Monday’s statement from Britain’s Supreme Court – to refuse to hear an appeal from Julian Assange against his extradition to the US has passed with almost no mention in Australia’s political establishment, or for that matter in state-owned media.

As far as the press has reported on the case, detentions outside detention in the UK and threats of life imprisonment against Australian citizens and journalists in the US are treated as petty news. The relentless persecution of Assange has normalized, if not completely buried.

WikiLeaks founder Julian Assange greets supporters from the balcony of the Ecuadorian embassy in London. [Foto: AP Photo/Frank Augstein, arkiv]

The state-funded broadcaster Australian Broadcasting Corporation (ABC) and most corporate news channels only publish brief agency reports on court decisions. Where they barely concealed their solidarity with the US-led effort to destroy Assange, the report stated that US prosecutors charged him for “publishing a large number of classified US military histories and diplomatic cables, which they say have put lives at risk.”

It did not mention that the diplomatic wires revealed historical war crimes, including the killing of thousands of civilians in Iraq and Afghanistan. The fact that the United States’ claim that Assange is “a life threatening” has never been supported by a shred of evidence. The official media, such as the CIA and the US Department of Justice, present standard journalism, critical of the United States and its allies such as Australia, as illegitimate and criminal.

The weak response to the Supreme Court’s decision is all the more striking because of its far-reaching implications for the Assange case. Supreme Court judges refused to hear the appeal, despite the fact that the lower court’s High Court earlier this year accepted that Assange had a “debatable legal point”.

The Supreme Court decision excludes any defense of extradition on the grounds of Assange’s poor health, stemming from a decade of persecution. The district court – the Magistrates’ Court – blocked his extradition in January 2021, arguing that Assange might die in US custody.
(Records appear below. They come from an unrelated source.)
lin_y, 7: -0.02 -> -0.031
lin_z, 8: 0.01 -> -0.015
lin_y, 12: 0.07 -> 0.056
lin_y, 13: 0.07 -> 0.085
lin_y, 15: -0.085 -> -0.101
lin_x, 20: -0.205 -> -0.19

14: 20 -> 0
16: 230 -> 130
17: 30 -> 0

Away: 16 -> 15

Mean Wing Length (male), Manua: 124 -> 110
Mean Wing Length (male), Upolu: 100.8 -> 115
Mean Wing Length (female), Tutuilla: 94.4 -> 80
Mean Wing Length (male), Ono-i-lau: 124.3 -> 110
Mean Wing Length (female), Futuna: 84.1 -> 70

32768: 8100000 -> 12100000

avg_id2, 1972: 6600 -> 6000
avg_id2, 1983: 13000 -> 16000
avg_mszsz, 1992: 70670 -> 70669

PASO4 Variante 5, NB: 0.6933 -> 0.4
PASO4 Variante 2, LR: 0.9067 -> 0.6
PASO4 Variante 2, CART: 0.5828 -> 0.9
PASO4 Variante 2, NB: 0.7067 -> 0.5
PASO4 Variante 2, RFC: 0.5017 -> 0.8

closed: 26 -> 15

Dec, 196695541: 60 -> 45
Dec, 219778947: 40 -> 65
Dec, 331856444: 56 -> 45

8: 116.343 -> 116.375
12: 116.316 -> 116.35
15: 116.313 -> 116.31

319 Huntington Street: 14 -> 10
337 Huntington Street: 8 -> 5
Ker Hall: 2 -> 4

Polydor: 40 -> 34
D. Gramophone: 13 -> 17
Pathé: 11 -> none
This ruling was overturned by the High Court, based on worthless US diplomatic guarantees. And now the UK Supreme Court is refusing to hear an appeal against the decision from the High Court.

Assange’s only remaining ways in the British justice system are to seek a pardon from Home Secretary Priti Patel, from a government that fully supports extradition, and to appeal the substantial political points in the case, which it ruled in favor of the United States in court. first trial in the District Court. These points include the political nature of the prosecution, its violation of the Anglo-American extradition treaty, and its character as a frontal attack on press freedom.

Given Assange’s entire treatment history, the prospects for such an appeal are dire. In other words, he was closer to being sent to the pages of hell that was America’s prison for the rest of his life, than he was before.

Nonetheless, Australian Prime Minister Scott Morrison has not said a word, nor has opposition Labor leader Anthony Albanese. The two major parties have collaborated on the US campaign to destroy Assange and WikiLeaks, and have rejected demands that they use their diplomatic and political powers to ensure Assange’s freedom.

Elena Eland

"Web specialist. Incurable twitteraholic. Explorer. Organizer. Internet nerd. Avid student."

Leave a Reply

Your email address will not be published.